Toddling along on the intarweebs tonight, trying to find some equilibrium between this week’s dose of sad (poor old Heath) and glad (looks like the HD format war is over!), I came upon this enlightening press release about a new website at Nicthus.com, which offers apparel for young Christians “with a message that it is cool to be Christian… Some of the messages on the clothing are intentionally ambiguous, fun and often with an ironic twist.”

But hey, don’t just take their word for it! Want to see just how cool they really are? Check the logo!

There. If that isn’t officially the coolest thing ever, I’ll eat my copy of Pat Boone’s In a Metal Mood. I mean, shit, the fact that the fish has got shades would have been enough to make me want to be him in the worst possible way. But look! The motherfucker’s got shades and a goatee! Damn, dawg! Creamed jeans are made of this! Even James Bond is gonna have to pack up his license to kill and go home, now the fish is in the house. Finally I see what I’ve been doing wrong all these years. If I’d known about the tsunami-like levels of mad cool that just radiates from the shades/goatee combination, damn, I bet by now I would have already worked my way through the waitstaff of every Hooter’s in town and would be halfway through the Texas Bikini Team. But no, the best I ever managed to figure out on my own was a pair of my dad’s old bifocals and a Charlie Chan moustache. Clearly, coolness has eluded me as a concept. Where have you been all this time when I needed guidance, Mr. Hipsterbeatnikfish?

Thing is, though, I looked at some of this apparel on the site itself. And, well, I don’t see that it’s really as cool as all that. I mean, it doesn’t seem like the sort of thing the fish would wear, you know, if he was gonna represent. And some of them don’t seem especially Christian, either. Like, there are these designs promoting Intelligent Design, for one thing. And as we keep being told by its proponents, Intelligent Design has nothing to do with religion. Right? So I guess I’m confused about that. I’m also confused by shirts that say things like “thump thump” with no explanation. And the explanation the website gives me doesn’t help to clear anything up.

Who’s that knocking and what do they want?

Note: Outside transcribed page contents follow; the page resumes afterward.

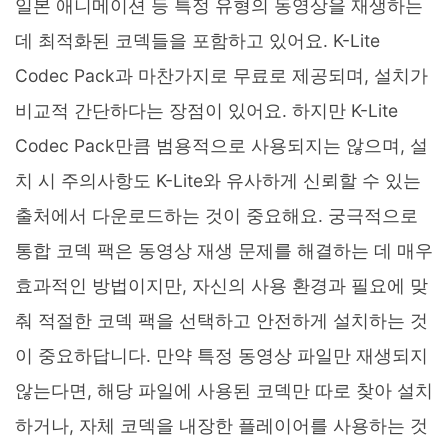
일본 애니메이션 등 특정 유형의 동영상을 재생하는
데 최적화된 코덱들을 포함하고 있어요. K-Lite
Codec Pack과 마찬가지로 무료로 제공되며, 설치가
비교적 간단하다는 장점이 있어요. 하지만 K-Lite
Codec Pack만큼 범용적으로 사용되지는 않으며, 설
치 시 주의사항도 K-Lite와 유사하게 신뢰할 수 있는
출처에서 다운로드하는 것이 중요해요. 궁극적으로
통합 코덱 팩은 동영상 재생 문제를 해결하는 데 매우
효과적인 방법이지만, 자신의 사용 환경과 필요에 맞
춰 적절한 코덱 팩을 선택하고 안전하게 설치하는 것
이 중요하답니다. 만약 특정 동영상 파일만 재생되지
않는다면, 해당 파일에 사용된 코덱만 따로 찾아 설치
하거나, 자체 코덱을 내장한 플레이어를 사용하는 것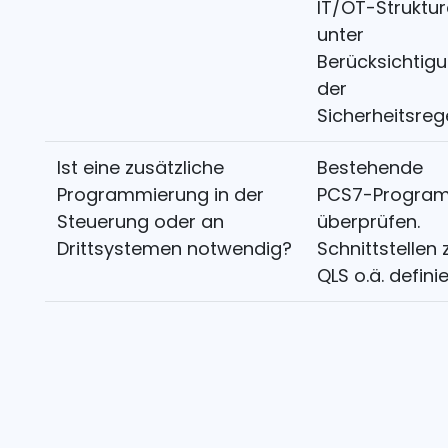
IT/OT-Struktu
unter
Berücksichtig
der
Sicherheitsrege
Ist eine zusätzliche
Bestehende
Programmierung in der
PCS7-Progra
Steuerung oder an
überprüfen.
Drittsystemen notwendig?
Schnittstellen 
QLS o.ä. defini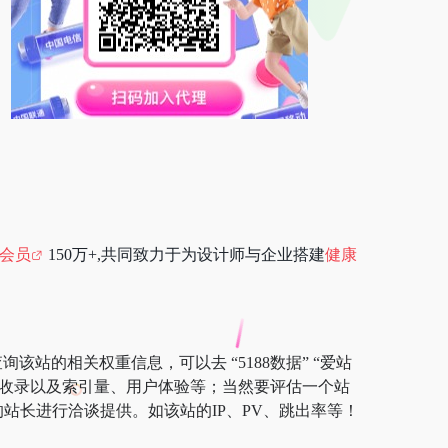
会员
150万+,共同致力于为设计师与企业搭建
健康
该站的相关权重信息，可以去 “5188数据” “爱站
索引擎收录以及索引量、用户体验等；当然要评估一个站
站长进行洽谈提供。如该站的IP、PV、跳出率等！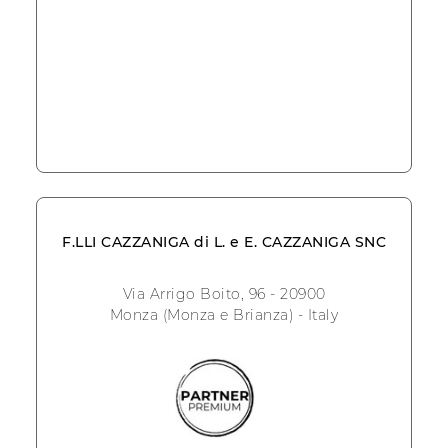
F.LLI CAZZANIGA di L. e E. CAZZANIGA SNC
Via Arrigo Boito, 96 - 20900
Monza (Monza e Brianza) - Italy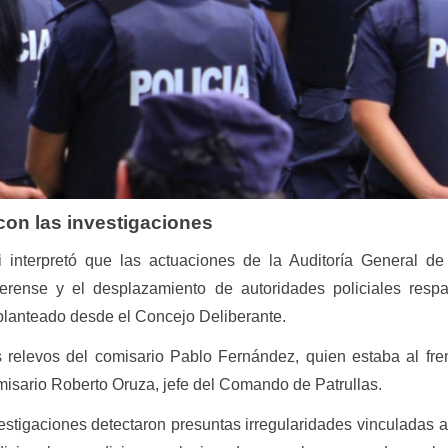
con las investigaciones
 interpretó que las actuaciones de la Auditoría General de
erense y el desplazamiento de autoridades policiales respa
planteado desde el Concejo Deliberante.
relevos del comisario Pablo Fernández, quien estaba al fre
comisario Roberto Oruza, jefe del Comando de Patrullas.
stigaciones detectaron presuntas irregularidades vinculadas 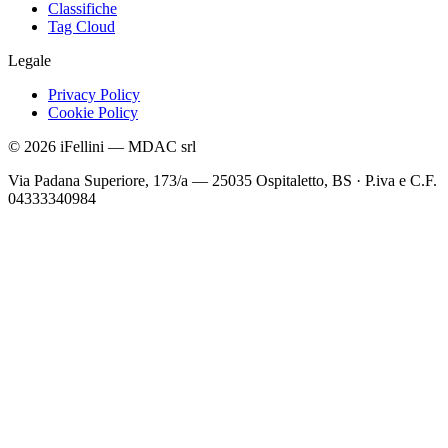
Classifiche
Tag Cloud
Legale
Privacy Policy
Cookie Policy
©
2026
iFellini
—
MDAC srl
Via Padana Superiore, 173/a — 25035 Ospitaletto, BS
·
P.iva e C.F.
04333340984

We think it might be God trying to get our attention. He just might have something to say to us. Do you think we would respond better if we actually heard the knocking or, um, thumping?

What is a thump? Is it the sound your heart makes? A peck on the shoulder to get you to notice something? A knock on the door? The bass note in a great song? Granted it’s a shirt that will get a lot of attention and more than a few questions.

I’m still not sure if that’s an actual explanation of what the shirt means, or an exercise in free verse. I’m even more baffled by the shirt that says “splat!”, whose meaning is explained in this way: “What is the sound of creation? When God creates someone, and there is no one around to hear it, does it make a sound?” Uh…what? Is this like Zen Christianity now? And are they referring to God, the act of creation, or the created someone by the word “it”? And are they really telling us that the creation of the universe was accompanied by the monumental sound of a splat? Are they replacing the Big Bang theory with the Big Dump theory? Or is this, like, a joke, and is that what makes it “cool”?

I have so much to learn!

Really, I have to admire the way the gang at Nicthus went about their, um, market research. You know, for how to appeal to 21st century youth by being all “humorous, edgy, thought-provoking,” and “stylish.” I don’t see how you could fail with a campaign like this:

…the brand name Nicthus was formed from a combination of the words ‘beatnik’ for young, hip and cool, and ‘icthus.’ The beatnik was an icon of the “cool” generation in the 1950s…

An icon of the 1950′s!

That is sooo fucking 2008, dudes! What an ironic twist!